I support platforms like Shopify and Wix because they empower 80% of independent merchants to exist online. But I oppose their move toward 'enterprise-only' data silos. When Shopify gates their catalog API for a few select partners, they aren't protecting the merchant. They are protecting their own rent-seeking position.

CommerceTXT is a way for a merchant on any platform to say: 'My data is mine, and I want it to be discoverable by any agent, not just the ones who paid the platform's entry fee'.

Regarding 'design smell': Every major shift in computing has required specialized protocols. We didn't use Gopher for the web, and we shouldn't use 2010-era REST APIs for 2025-era LLMs. Models have unique constraints-token costs and hallucination risks-that traditional APIs simply weren't built to handle.

We aren't building for the gatekeepers. We are building for the open commons.

IgorPartola•1mo ago
Eh. This is an arrogant and misguided take. Good luck.
dehugger•1mo ago
the entire point of the system I described is that it never needs to load that data into context.

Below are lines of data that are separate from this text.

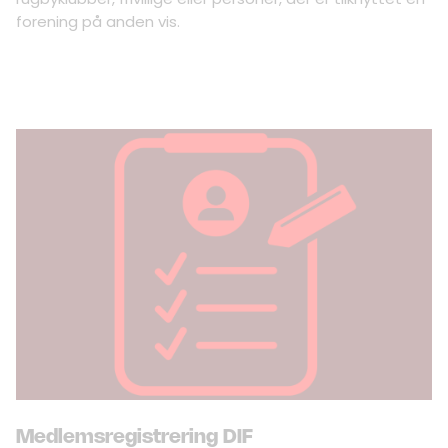
forening på anden vis.
Medlemsregistrering DIF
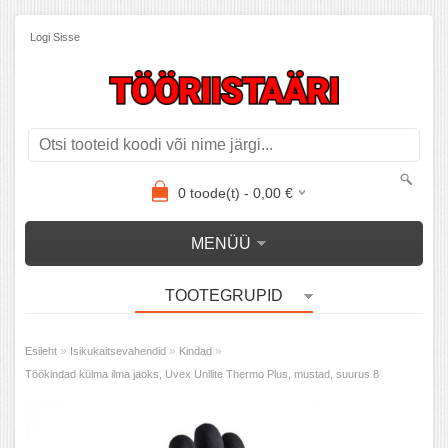
Logi Sisse
0
toode(t) -
0,00
€
MENÜÜ
TOOTEGRUPID
»
»
»
Esileht
Isikukaitsevahendid
Kindad
Töökindad külma ilma jaoks, Uvex Unilite Thermo Plus, mustad, suurus 8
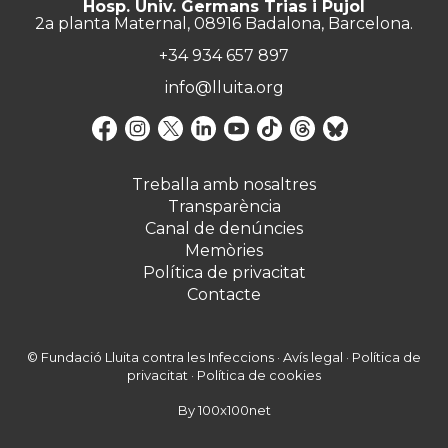
Hosp. Univ. Germans Trias i Pujol
2a planta Maternal, 08916 Badalona, Barcelona.
+34 934 657 897
info@lluita.org
Treballa amb nosaltres
Transparència
Canal de denúncies
Memòries
Política de privacitat
Contacte
© Fundació Lluita contra les Infeccions ·
Avís legal
·
Política de
privacitat
·
Política de cookies
By 100x100net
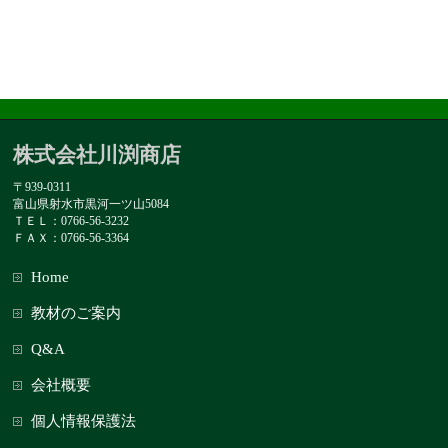
株式会社川渕商店
〒939-0311
富山県射水市黒河一ツ山5084
ＴＥＬ：0766-56-3232
ＦＡＸ：0766-56-3364
Home
教材のご案内
Q&A
会社概要
個人情報保護法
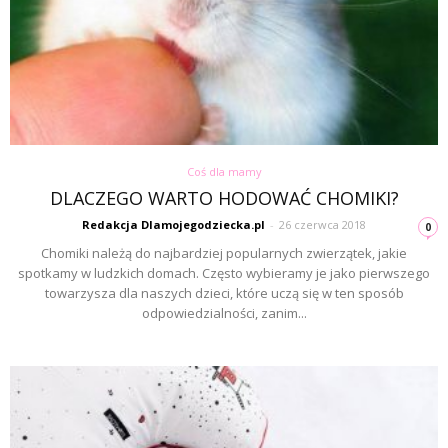
Coś dla mamy
DLACZEGO WARTO HODOWAĆ CHOMIKI?
Redakcja Dlamojegodziecka.pl
-
26 czerwca 2018
0
Chomiki należą do najbardziej popularnych zwierzątek, jakie
spotkamy w ludzkich domach. Często wybieramy je jako pierwszego
towarzysza dla naszych dzieci, które uczą się w ten sposób
odpowiedzialności, zanim...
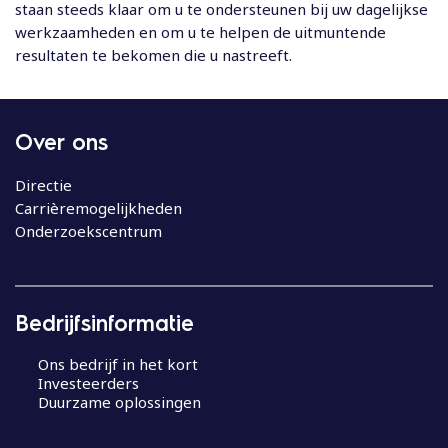
staan steeds klaar om u te ondersteunen bij uw dagelijkse
werkzaamheden en om u te helpen de uitmuntende
resultaten te bekomen die u nastreeft.
Over ons
Directie
Carrièremogelijkheden
Onderzoekscentrum
Bedrijfsinformatie
Ons bedrijf in het kort
Investeerders
Duurzame oplossingen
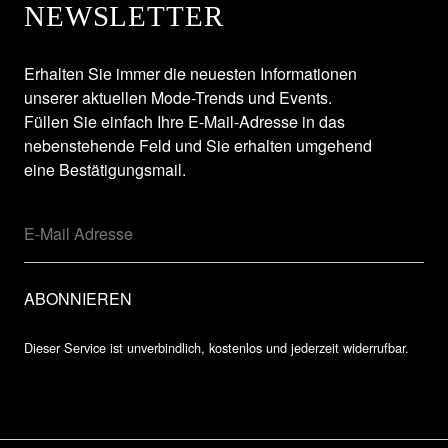
NEWSLETTER
Erhalten Sie immer die neuesten Informationen
unserer aktuellen Mode-Trends und Events.
Füllen Sie einfach Ihre E-Mail-Adresse in das
nebenstehende Feld und Sie erhalten umgehend
eine Bestätigungsmail.
Dieser Service ist unverbindlich, kostenlos und jederzeit widerrufbar.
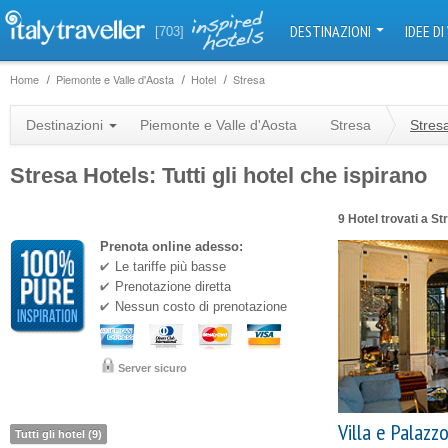
DESTINAZIONI
IDEE DI
[703]
Home
Piemonte e Valle d'Aosta
Hotel
Stresa
Destinazioni
Piemonte e Valle d'Aosta
Stresa
Stres
Stresa Hotels: Tutti gli hotel che ispirano
9 Hotel trovati a St
Prenota online adesso:
Le tariffe più basse
Prenotazione diretta
Nessun costo di prenotazione
Server sicuro
Villa e Palazz
Tutti gli hotel (9)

AI is excellent at mapping from one format to another.

I use this method to great affect.

tsazan•1mo ago
The mapping approach assumes the web is static. In reality, you're building a 'maintenance debt' machine. For every 1,000 stores, you need 1,000 AI-generated mappings that break whenever a dev changes a CSS class.

CommerceTXT isn't just about extraction; it's about contract-based delivery. We are moving from 'Guessing through Scraping' to 'Knowing through Protocol'. You're optimizing the process of scraping; we are eliminating the need for it.